第35話 トイレで女子と遭遇

「喰らうデス!」


 準々決勝第四試合。


 アメリアはガトリング砲で弾幕を張り、相手選手を翻弄しながら敵の回避方向へミサイルを撃ち込む。


 無駄弾は撃たず、ガトリング砲と榴弾砲で牽制しつつ、相手選手をミサイルで追い詰めて行く。


 相手が逃げる。アメリアが追う。


 二人は互いに相手の背後を取ろうとアリーナ上空を高速三次元旋回で張り合う。


 互いにクイックブーストとターンブーストを駆使して、時には変則的な動きも混ぜながら風を切り、ブースターを唸らせる。


「今デスネ!」


 空中格闘(ドッグファイト)に勝利したのはアメリアだった。


 アメリアはわざと相手の宙返り飛行を許し、相手が自分の後ろを取る直前にバックブーストを入れた。
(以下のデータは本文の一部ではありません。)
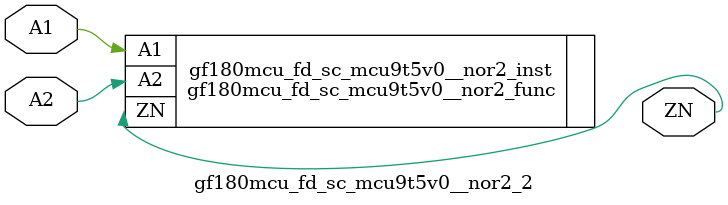
<source format=v>

`ifndef GF180MCU_FD_SC_MCU9T5V0__NOR2_2_V
`define GF180MCU_FD_SC_MCU9T5V0__NOR2_2_V

`include gf180mcu_fd_sc_mcu9t5v0__nor2.v

`ifdef USE_POWER_PINS
module gf180mcu_fd_sc_mcu9t5v0__nor2_2( A2, ZN, A1, VDD, VSS );
inout VDD, VSS;
`else // If not USE_POWER_PINS
module gf180mcu_fd_sc_mcu9t5v0__nor2_2( A2, ZN, A1 );
`endif // If not USE_POWER_PINS
input A1, A2;
output ZN;

`ifdef USE_POWER_PINS
  gf180mcu_fd_sc_mcu9t5v0__nor2_func gf180mcu_fd_sc_mcu9t5v0__nor2_inst(.A2(A2),.ZN(ZN),.A1(A1),.VDD(VDD),.VSS(VSS));
`else // If not USE_POWER_PINS
  gf180mcu_fd_sc_mcu9t5v0__nor2_func gf180mcu_fd_sc_mcu9t5v0__nor2_inst(.A2(A2),.ZN(ZN),.A1(A1));
`endif // If not USE_POWER_PINS

`ifndef FUNCTIONAL
	// spec_gates_begin


	// spec_gates_end



   specify

	// specify_block_begin

	// comb arc A1 --> ZN
	 (A1 => ZN) = (1.0,1.0);

	// comb arc A2 --> ZN
	 (A2 => ZN) = (1.0,1.0);

	// specify_block_end

   endspecify

   `endif

endmodule
`endif // GF180MCU_FD_SC_MCU9T5V0__NOR2_2_V

</source>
 アメリアが相手の真下を通り過ぎて、相手の方からアメリアの目の前に降りて来た。


 二人の位置関係は一瞬で逆転。


 アメリアは両肩甲骨から真上に伸びるビームキャノンを前に倒して、必殺の一撃を浴びせた。


 相手選手が悲鳴を上げながら墜落。


 アリーナの地面に激突して、試合終了のブザーが鳴る。


『勝者、アメリア・ハワード選手です』

「YES! アイアムナンバワーンデース♪」


 観客席で見ていた叶恵も、思わず興奮して俺の肩に手をかける。


「凄い、ねぇ朝更、アメリアも準決勝進出よ!」

「まぁあいつがちゃんと戦えばこんなもんだろ。中学時代はニューヨーク州チャンピオンだし」


 アメリアの弱点は格下相手に戦う時は油断する事で、でも調子に乗り易い性格さえ直してしまえばこの通りで、


「YESYES! YEEEEES!」


 天井に向かって無駄にガトリング砲を撃ちまくりパフォーマンス。弾丸は観客席から天井まで伸びるプラズマ・ウォールに阻まれる。


 うん、やっぱまだまだだな。


   ◆


 準決勝は午後、昼飯を食べてからの予定だ。


 でもその前に俺は行くところがあった。


 俺のLLGにアメリアから一人で部屋に来るようメールが来ていたからだ。

「一人で来いなんて、アメリアの奴何の用だろう」


 アリーナから一般人立ち入り禁止の校舎を通り、俺は玄関を目指す。


「おっと、その前にトイレに行っておくか」


 アリーナのトイレは一般のお客さん達が並んでいる為、生徒達は校舎のトイレを使

う人が少なくない。


 大会中だが、校舎の中には俺以外にもトイレ目当ての生徒が何人も来ていた。


「それにしてもこの学校、男子トイレがないのどうにかならないのかなぁ」


 ここは女子校で、教員や技術者などの職員も全て女性で統一されている。


 そもそも男がいることなど想定されていない学園なので男子トイレが無い。



 仕方ないので学園唯一の男である俺は、来客用トイレを使っている。


 その事は他の生徒にも通達されているので、女子生徒と来客用トイレではち合わせた事は一度も無い。


「ねぇ、あれ」

「朝更くーん」

「セコンド頑張ってねぇ」

「おう、ありがとうな」


 女子トイレの前で何人かの生徒に手を振られて、俺はてきとうに返してから隣の来客用トイレに入る。


 来客用トイレの中は当然全て個室。



 俺が手前の個室に入ると、隣の個室からも人の気配がする。


 はて? 今日は大会だしプロ業界のお偉いさんでも来ているのかな?


 俺はあやうくオバサンのトイレシーンを想像しそうになってすぐやめる。


 精神ダメージは未然に防げた。


 隣から用を足す音が消えて、衣擦れの音がする。


 俺も用を足し終わったのでカギを開けて外に出た。


「「ふぅ…………え?」」


 若くて高い声に俺は首を回し、相手は低い声に振り向いたのだろう。


 目の前に、小柄でツインテールの可愛い少女が氷像のようにして固まっていた。


 やがて口をわなわなと震わせて、頬を紅潮させながら俺を指差した。


「お、おとこぉおおおおおおおおおお!?」

「オバサンじゃなかったぁああああああああ!?」


 少女の両目がみるみるつり上がり、顔を真っ赤にして拳を突き上げる。